Sans l’ami Dubosc, Cinéman serait probablement la pire croûte vue depuis Le Boulet. Avec lui et son petit burlesque maso, le second film de Yann Moix devient par instants presque drôle (Tarzan qui se coince un testicule dans son slip, ce genre de choses) sans pour autant atteindre les sommets de l’acteur le plus mésestimé de sa génération (Camping, Disco). L’idée originale de Yann Moix (dixit le générique) qui nous vaut cette ballade faisandée dans l’Histoire du cinéma est si bête et fière d’elle-même qu’elle relègue tout ce qui ailleurs serait susceptible de constituer un film – des acteurs, un scénario, une suite de scènes – au rang d’anecdote ou de détail. Restent un ramassis de répliques dramatiquement sur-écrites, pour la plupart suivies d’un silence de mort dans la salle, et quelques moignons de pastiches saucissonnés à la hâte de ce que Moix considère apparemment comme le cinéma avec un grand C (trois ou quatre souvenirs navrants de « La Dernière séance » qui se battent en duel, pour être précis). Quant aux rares éclats visuels de ce Cinéman, ils sont évidemment redevables aux seuls techniciens des labos Pathé, qu’on imagine avoir sué corps et âme durant de longs mois de postproduction pour parvenir à singer avec bonheur quelques tons, nuances, lumières des époques et genres revisités.

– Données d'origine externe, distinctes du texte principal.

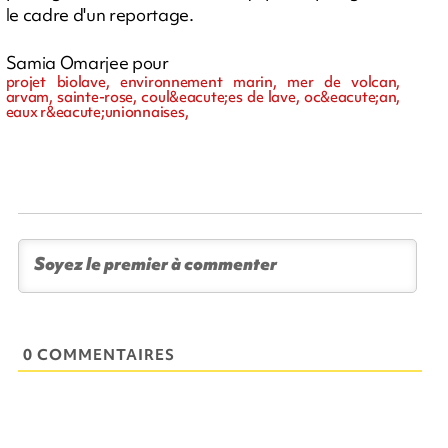
le cadre d'un reportage.
Samia Omarjee pour
projet biolave, environnement marin, mer de volcan,
arvam, sainte-rose, coul&eacute;es de lave, oc&eacute;an,
eaux r&eacute;unionnaises,
0 COMMENTAIRES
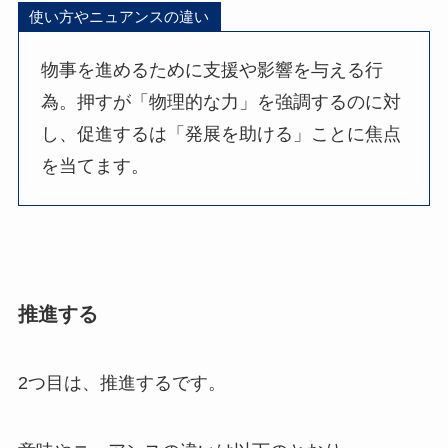
使い方やニュアンスの違い
物事を進めるために支援や影響を与える行
為。押すが「物理的な力」を強調するのに対
し、促進するは「発展を助ける」ことに焦点
を当てます。
推進する
2つ目は、推進するです。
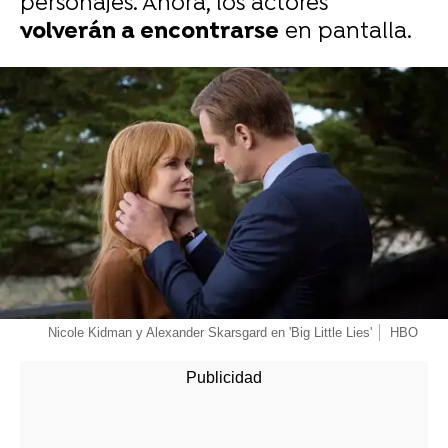
personajes. Ahora, los actores
volverán a encontrarse
en pantalla.
-
Nicole Kidman y Alexander Skarsgard en 'Big Little Lies'
HBO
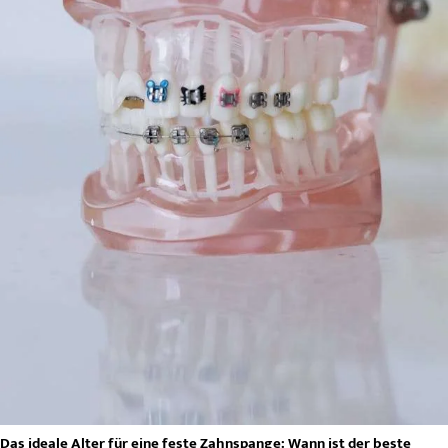
Das ideale Alter für eine feste Zahnspange: Wann ist der beste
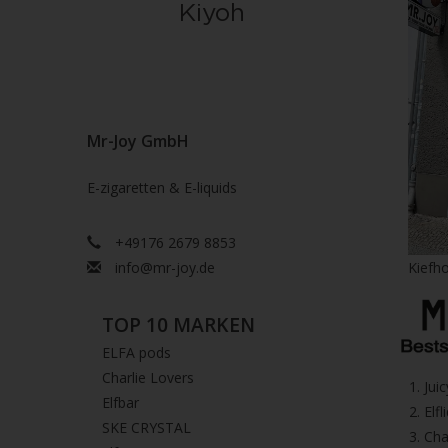
Mr-Joy GmbH
E-zigaretten & E-liquids
+49176 2679 8853
info@mr-joy.de
Kiefho
TOP 10 MARKEN
ELFA pods
Charlie Lovers
1.⁠ ⁠Ju
Elfbar
2.⁠ ⁠⁠Elfl
SKE CRYSTAL
3.⁠ ⁠⁠C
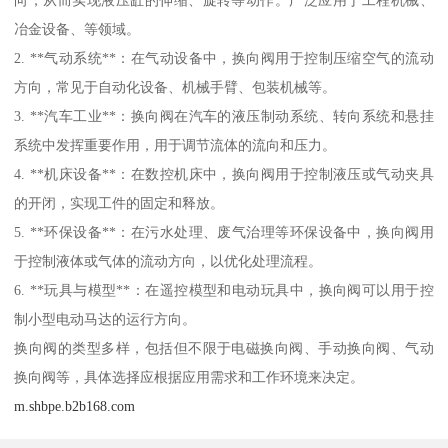
冶金设备、等领域。
2. **气动系统**：在气动设备中，换向阀用于控制压缩空气的流动
方向，常见于自动化设备、机械手臂、包装机械等。
3. **汽车工业**：换向阀在汽车的液压制动系统、转向系统和悬挂
系统中发挥重要作用，用于调节流体的流向和压力。
4. **机床设备**：在数控机床中，换向阀用于控制液压或气动夹具
的开闭，实现工件的固定和释放。
5. **环保设备**：在污水处理、废气治理等环保设备中，换向阀用
于控制液体或气体的流动方向，以优化处理流程。
6. **玩具与模型**：在遥控模型和电动玩具中，换向阀可以用于控
制小型电动马达的运行方向。
换向阀的类型多样，包括但不限于电磁换向阀、手动换向阀、气动
换向阀等，具体选择应根据应用需求和工作环境来决定。
m.shbpe.b2b168.com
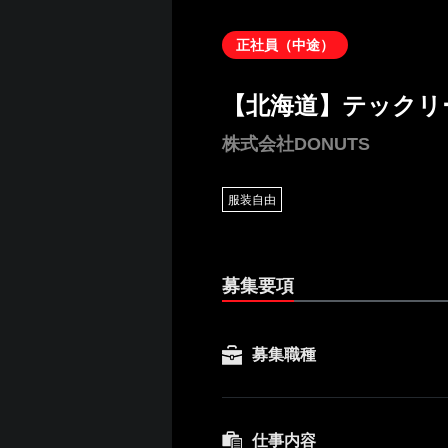
正社員（中途）
【北海道】テックリ
株式会社DONUTS
服装自由
募集要項
募集職種
仕事内容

Où subsiste Moix dans ce film entièrement soumis à la réussite de ses effets spéciaux façon sous-blockbuster acidulé et nouveau riche ? Peut-être dans les scènes de gros nanar préhistorique avec Pierre Richard (Méphisto cabotinant comme un cochon en champs contrechamps), ou encore dans le personnage consternant de Pierre-François Martin-Laval (le superméchant du film, roulements d’yeux et rire de démon), mascotte officielle du minable franchouillard où aime tant à se rouler ce cinéma-là. Plus sûrement encore, la patte de Moix ressort de la misogynie et de la rancœur qui soufflent les personnages comme des popcorns, cette sécheresse tragique qui salit tout, faisant fatalement d’une femme fatale une poupée gonflable (le personnage inexistant de la pourtant aérienne Lucy Gordon) ou d’un personnage de clown une gargouille suante et houellebecquienne (Dubosc). Le film est si joyeusement odieux et concupiscent, si naturellement vulgaire – quand bien même il se refuse à tout excès pour mieux racoler à tout va – qu’il crée un certain malaise, pris entre sa volonté de benner le public avec ses millions et sa petite misère autarcique de base (le monde de triste sire de Moix qui suinte de partout : mépris, rancune, obscénité revancharde). Et comme si cette misère ne se suffisait pas à elle-même, Cinéman traîne un autre boulet : l’onction du maître BHL, fin connaisseur en matière de supernanar, à fumer de toute urgence avant de voir le film.